| Material provided |
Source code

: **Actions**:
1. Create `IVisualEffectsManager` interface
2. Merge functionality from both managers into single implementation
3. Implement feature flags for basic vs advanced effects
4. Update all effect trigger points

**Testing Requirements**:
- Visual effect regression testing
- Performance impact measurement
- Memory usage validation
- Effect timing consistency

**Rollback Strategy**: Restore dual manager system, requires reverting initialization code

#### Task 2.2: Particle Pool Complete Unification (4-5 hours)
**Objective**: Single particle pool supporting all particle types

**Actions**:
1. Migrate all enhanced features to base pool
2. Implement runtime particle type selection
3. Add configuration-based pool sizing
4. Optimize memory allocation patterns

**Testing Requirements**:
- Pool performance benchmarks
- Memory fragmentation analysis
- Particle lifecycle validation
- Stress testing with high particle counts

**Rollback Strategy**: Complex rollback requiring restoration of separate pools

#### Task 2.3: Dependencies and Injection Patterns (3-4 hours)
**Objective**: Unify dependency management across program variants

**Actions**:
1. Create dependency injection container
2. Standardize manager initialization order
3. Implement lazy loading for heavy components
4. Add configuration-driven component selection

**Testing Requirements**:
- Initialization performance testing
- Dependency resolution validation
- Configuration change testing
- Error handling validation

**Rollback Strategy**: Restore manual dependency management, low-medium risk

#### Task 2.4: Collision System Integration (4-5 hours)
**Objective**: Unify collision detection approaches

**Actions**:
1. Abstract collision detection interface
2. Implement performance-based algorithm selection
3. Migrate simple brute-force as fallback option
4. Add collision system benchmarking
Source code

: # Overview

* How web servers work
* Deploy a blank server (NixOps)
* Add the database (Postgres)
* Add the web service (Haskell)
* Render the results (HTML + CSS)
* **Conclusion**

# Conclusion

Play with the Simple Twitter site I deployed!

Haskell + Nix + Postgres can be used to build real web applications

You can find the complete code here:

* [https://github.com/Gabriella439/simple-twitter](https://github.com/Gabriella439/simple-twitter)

| Problem |
Reproduce all of the data above, substituting "Fallback Plan" for each occurrence of "Rollback Strategy" and leaving everything else as it is.

| Answer below |
Source code

: **Actions**:
1. Create `IVisualEffectsManager` interface
2. Merge functionality from both managers into single implementation
3. Implement feature flags for basic vs advanced effects
4. Update all effect trigger points

**Testing Requirements**:
- Visual effect regression testing
- Performance impact measurement
- Memory usage validation
- Effect timing consistency

**Fallback Plan**: Restore dual manager system, requires reverting initialization code

#### Task 2.2: Particle Pool Complete Unification (4-5 hours)
**Objective**: Single particle pool supporting all particle types

**Actions**:
1. Migrate all enhanced features to base pool
2. Implement runtime particle type selection
3. Add configuration-based pool sizing
4. Optimize memory allocation patterns

**Testing Requirements**:
- Pool performance benchmarks
- Memory fragmentation analysis
- Particle lifecycle validation
- Stress testing with high particle counts

**Fallback Plan**: Complex rollback requiring restoration of separate pools

#### Task 2.3: Dependencies and Injection Patterns (3-4 hours)
**Objective**: Unify dependency management across program variants

**Actions**:
1. Create dependency injection container
2. Standardize manager initialization order
3. Implement lazy loading for heavy components
4. Add configuration-driven component selection

**Testing Requirements**:
- Initialization performance testing
- Dependency resolution validation
- Configuration change testing
- Error handling validation

**Fallback Plan**: Restore manual dependency management, low-medium risk

#### Task 2.4: Collision System Integration (4-5 hours)
**Objective**: Unify collision detection approaches

**Actions**:
1. Abstract collision detection interface
2. Implement performance-based algorithm selection
3. Migrate simple brute-force as fallback option
4. Add collision system benchmarking
Source code

: # Overview

* How web servers work
* Deploy a blank server (NixOps)
* Add the database (Postgres)
* Add the web service (Haskell)
* Render the results (HTML + CSS)
* **Conclusion**

# Conclusion

Play with the Simple Twitter site I deployed!

Haskell + Nix + Postgres can be used to build real web applications

You can find the complete code here:

* [https://github.com/Gabriella439/simple-twitter](https://github.com/Gabriella439/simple-twitter)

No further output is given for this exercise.